To be sure, not all survivors need assistance. Some are wealthy. Many more have full health insurance, or live in countries that, unlike the United States, provide universal healthcare to all their citizens. That, however, is of no comfort whatsoever to less fortunate survivors unable to cope with serious or terminal illnesses, many of which are the direct result of their suffering during the Holocaust.
The plight of Holocaust survivors urgently requires an international conference for the purpose of achieving a broad-based government-sponsored solution. All those nations and institutions that participated or acquiesced in Hitler’s “Final Solution of the Jewish Question” should join forces to provide survivors with comprehensive healthcare.
To be sure, responsibility for the Holocaust rests squarely on Germany’s shoulders. But our own government, which closed our gates to hundreds of thousands of desperate refugees during the 1930s and early 1940s, cannot claim total innocence. Neither can France, whose police rounded up Jews — including refugees from Germany, Poland and other countries — to be sent to Auschwitz. Neither can Switzerland, which not only repelled Jewish refugees from its borders to almost certain death, but whose banks for decades knowingly kept unclaimed assets deposited by European Jews before and during the Holocaust. Nor can Poland, which continues to refuse to return the buildings, apartments, farms and other real property that once belonged to its Jewish citizens. Other European governments have similar stains on their consciences.

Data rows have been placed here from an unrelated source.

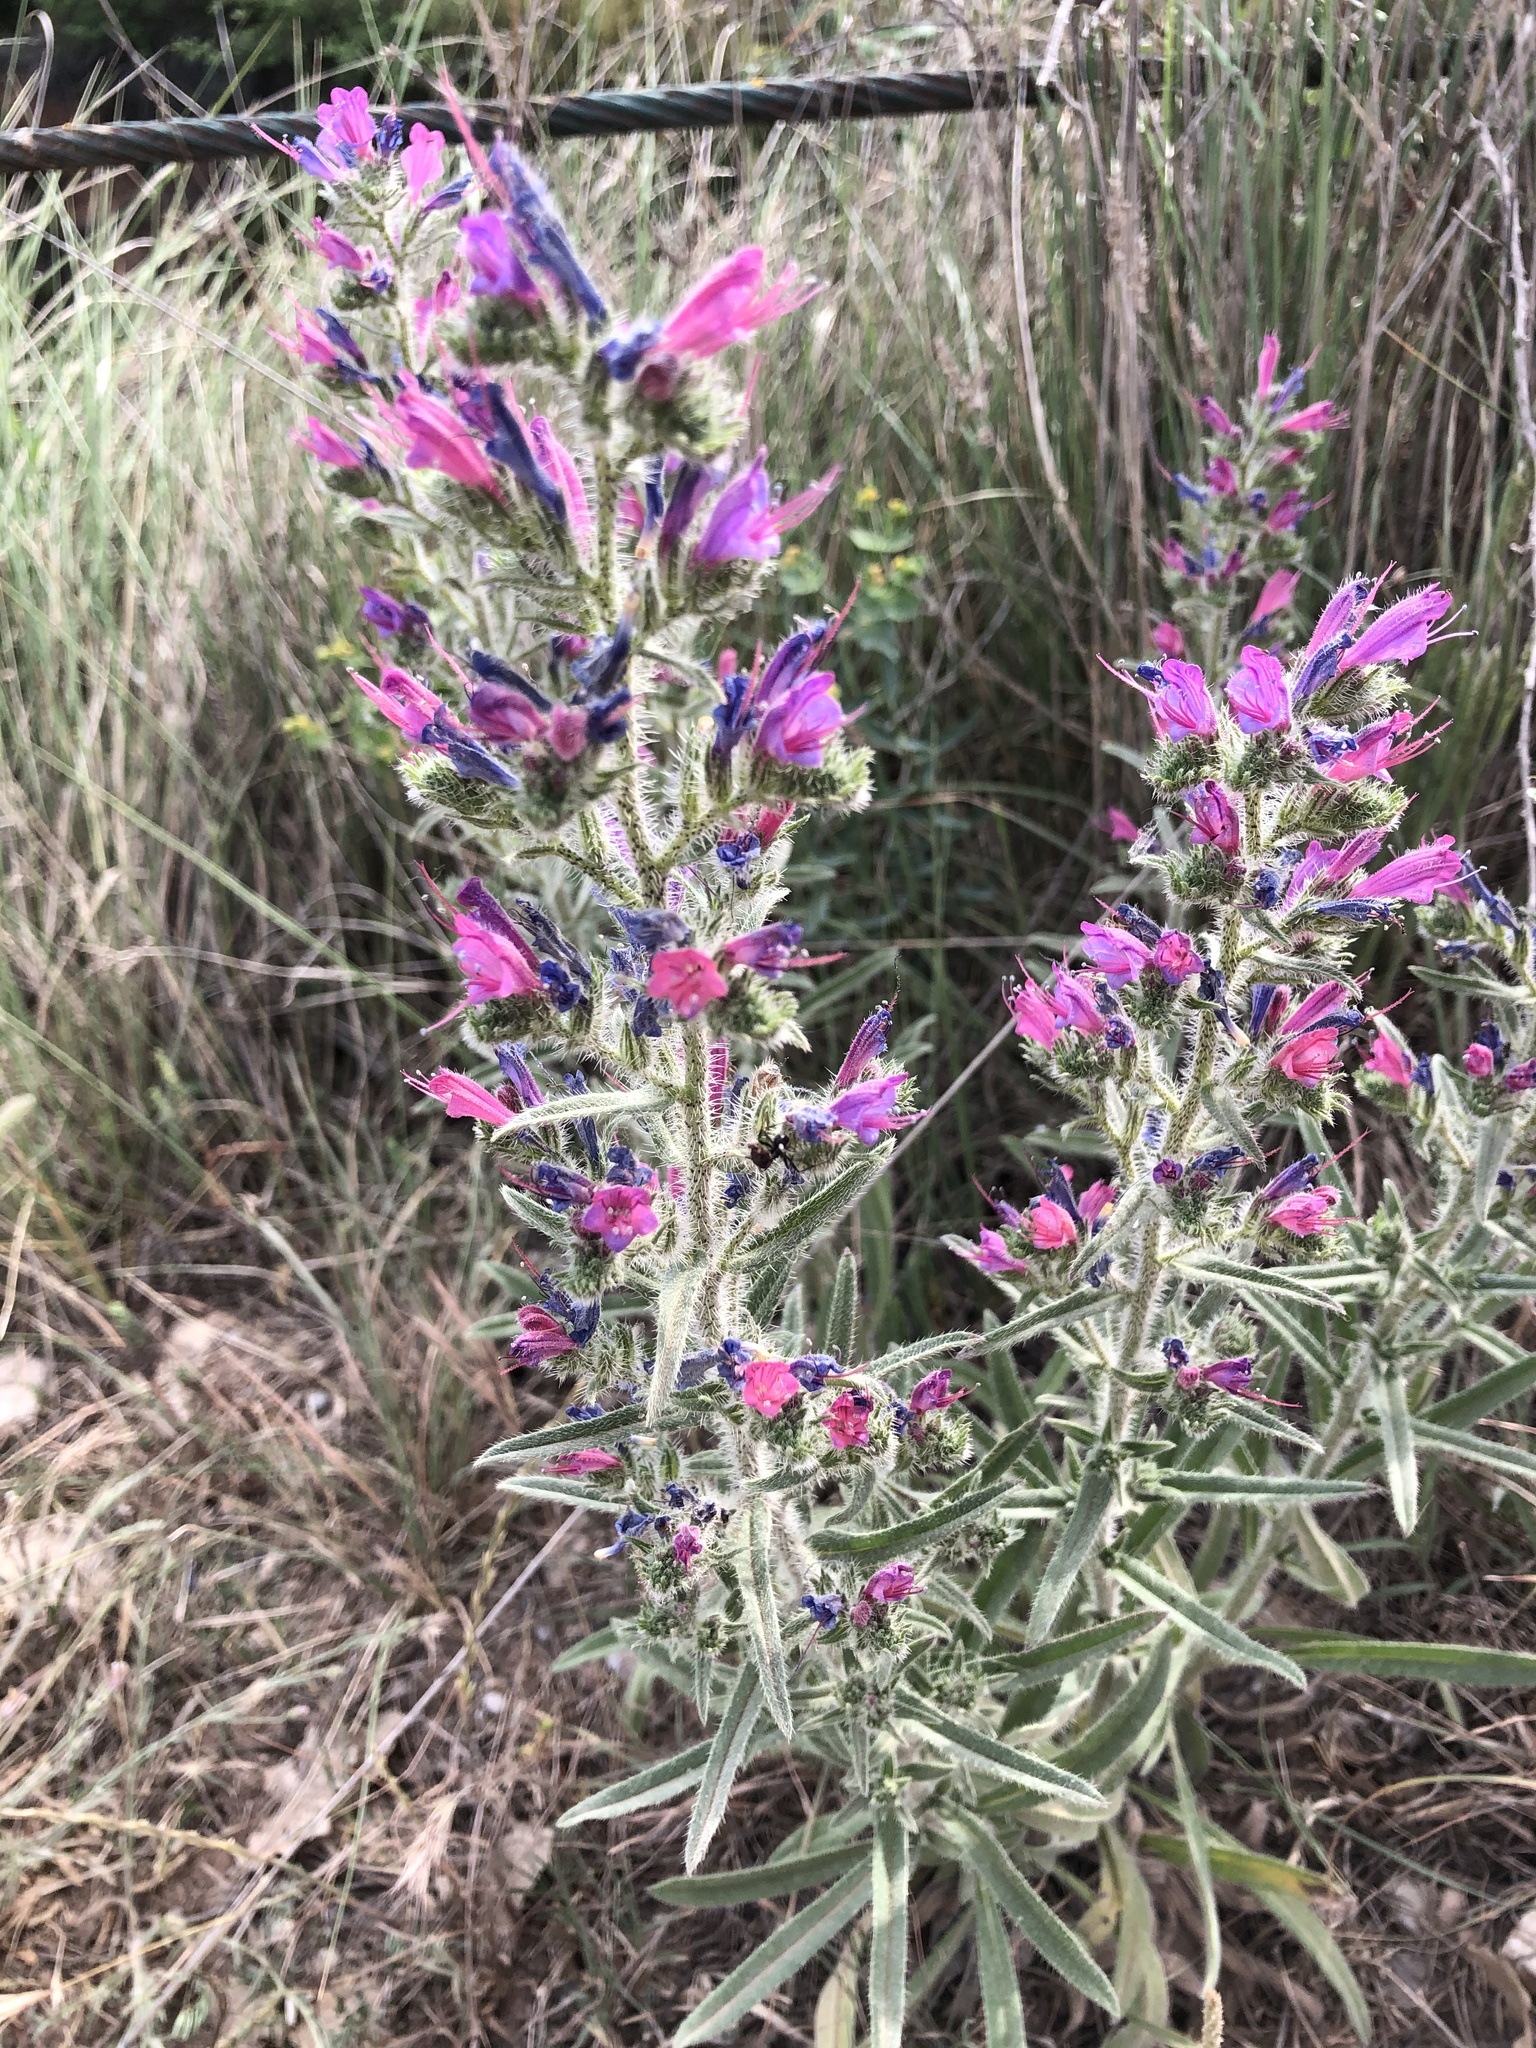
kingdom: Plantae
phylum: Tracheophyta
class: Magnoliopsida
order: Boraginales
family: Boraginaceae
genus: Echium
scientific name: Echium vulgare
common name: Common viper's bugloss
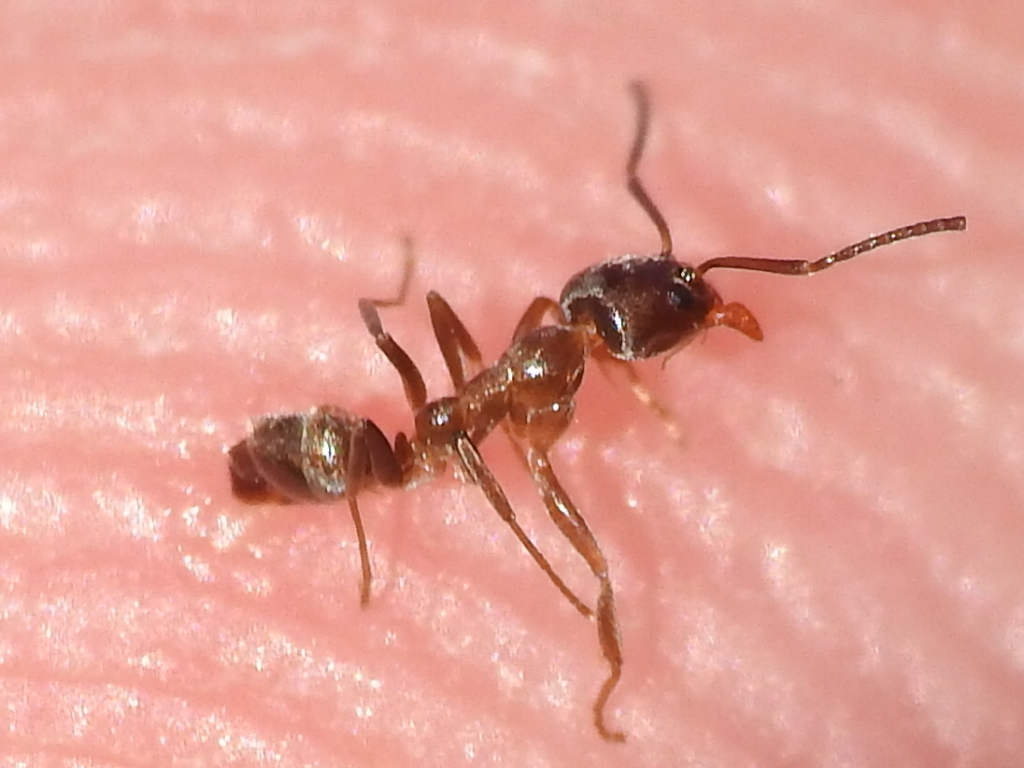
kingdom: Animalia
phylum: Arthropoda
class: Insecta
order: Hymenoptera
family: Formicidae
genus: Linepithema
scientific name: Linepithema humile
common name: Argentine ant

The German government, with the participation of German industry, should provide full healthcare to all Jews who were persecuted by the Nazis and their multinational accomplices. This certainly ought to be a higher priority than building yet another autobahn. If each German federal and state governmental agency, each German municipality and each German corporation with more than 500 employees would cover the health insurance of only a few hundred survivors, the entire problem would be solved. The least Germany should do is to give all its victims the same rights and privileges it accords to erstwhile members of the Waffen-SS.
The American government, meanwhile, should accord all American Holocaust survivors the status of veterans of the American armed services, and free access to Veterans Administration hospitals and facilities. The French, Swiss, Austrian, Polish and other European governments should also contribute meaningfully to a fund to provide comprehensive medical care and other fundamental social services to those whom their predecessors betrayed or robbed.
We cannot give the survivors back their annihilated families or their destroyed homes. We cannot even ease their anguish or their nightmares. But we can and must do everything in our power to enable every Holocaust survivor to receive medical care, to get prescription medication and to obtain long-term hospital or home nursing care. This is not the maximum but the absolute minimum to which they are entitled. We simply do not have the right to settle for less.
Menachem Rosensaft, a partner in the New York law firm of Ross & Hardies, is the founding chairman of the International Network of Children of Jewish Holocaust Survivors, and a member of the United States Holocaust Memorial Council.